● Directive: Every record must be copied exactly, from first line to last.

● Available data:
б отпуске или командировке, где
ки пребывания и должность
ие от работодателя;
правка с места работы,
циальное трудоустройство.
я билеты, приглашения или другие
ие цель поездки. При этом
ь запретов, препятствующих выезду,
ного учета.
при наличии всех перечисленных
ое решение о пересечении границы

● Reply to the task:
б отпуске или командировке, где
ки пребывания и должность
ие от работодателя;
правка с места работы,
циальное трудоустройство.
я билеты, приглашения или другие
ие цель поездки. При этом
ь запретов, препятствующих выезду,
ного учета.
при наличии всех перечисленных
ое решение о пересечении границы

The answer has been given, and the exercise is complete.